Men have a difficult time grasping what his wife means when she says she feels lonely. Time to translate woman code! Feeling lonely doesn’t mean she necessarily has to be alone. Yes, it may be an indicator that you are not spending enough time with her, which if so, you must adjust and decidedly make her a priority each day. Often though, it is an indicator not just of physical absence, but of not feeling as though, you are present in the room.
Think about this scenario. You had a tough day at work. Your boss chewed you out. You go home and put on ESPN and check out for the rest of the night. This is probably your ideal night as a single man; however, marriage is often a higher calling to a deeper level of grace and love. The Bible says, “Do nothing from selfish ambition or conceit, but in humility count others more significant than yourselves. Let each of you look not only to his own interests, but also to the interests of others” (Philippians 2:3-4, ESV).

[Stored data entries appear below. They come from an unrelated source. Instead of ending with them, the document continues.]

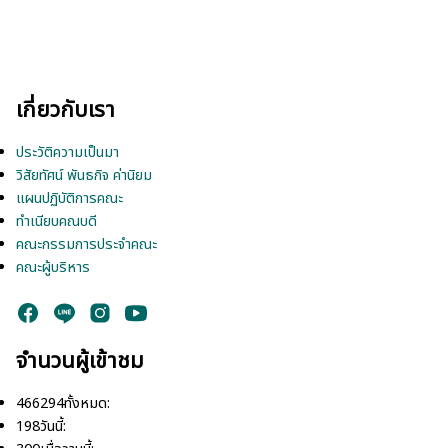
g
a
t
i
เกี่ยวกับเรา
o
ประวัติความเป็นมา
n
วิสัยทัศน์ พันธกิจ ค่านิยม
แผนปฏิบัติการคณะ
ทำเนียบคณบดี
คณะกรรมการประจำคณะ
คณะผู้บริหาร
จำนวนผู้เข้าชม
466294
ทั้งหมด:
198
วันนี้: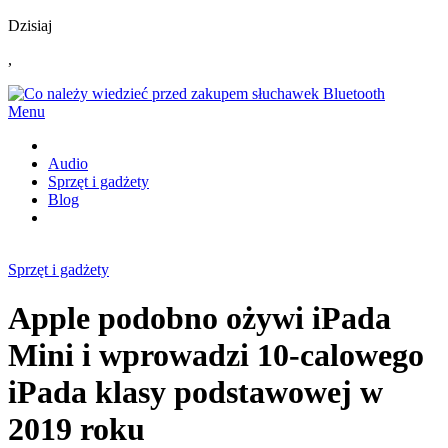
Dzisiaj
,
Menu
Audio
Sprzęt i gadżety
Blog
Sprzęt i gadżety
Apple podobno ożywi iPada
Mini i wprowadzi 10-calowego
iPada klasy podstawowej w
2019 roku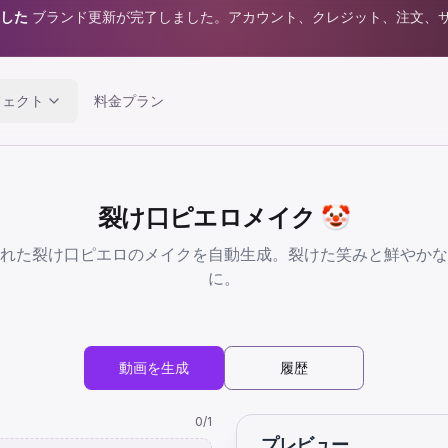
ました
ブランド更新が完了しました。アカウント、クレジット、注文、
フェクト
料金プラン
裂け口ピエロメイク 🤡
れた裂け口ピエロのメイクを自動生成。裂けた笑みと鮮やかな
に。
動画を生成
履歴
0
/1
プレビュー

Marriage is not about self-servitude. It is about humility and putting your wife’s needs above your own. The beautiful part about this model is that God will bless those who follow His will. When you continue to put your wife’s needs first, you will feel blessed and fulfilled by that. If your wife feels lonely, do not focus on whether or not that feeling is valid or take account of how often you are home. Instead, do what you can to address that feeling by being attentive to her needs and conversing with her rather than slumping off to the other room.
Also, her loneliness may be a deeper-rooted issue of depression. If this is the case, you still need to take a little responsibility by being the spiritual leader of the home that she needs. The Bible says, “Likewise, husbands, live with your wives in an understanding way, showing honor to the woman as the weaker vessel, since they are heirs with you of the grace of life, so that your prayers may not be hindered” (1 Peter 3:7, ESV). What this verse says to me is that husbands should gently and honorably lead their wives in prayer. The best thing for depression is the presence of God. Help her eliminate depression by lovingly creating a spiritual atmosphere for her to thrive in Christ.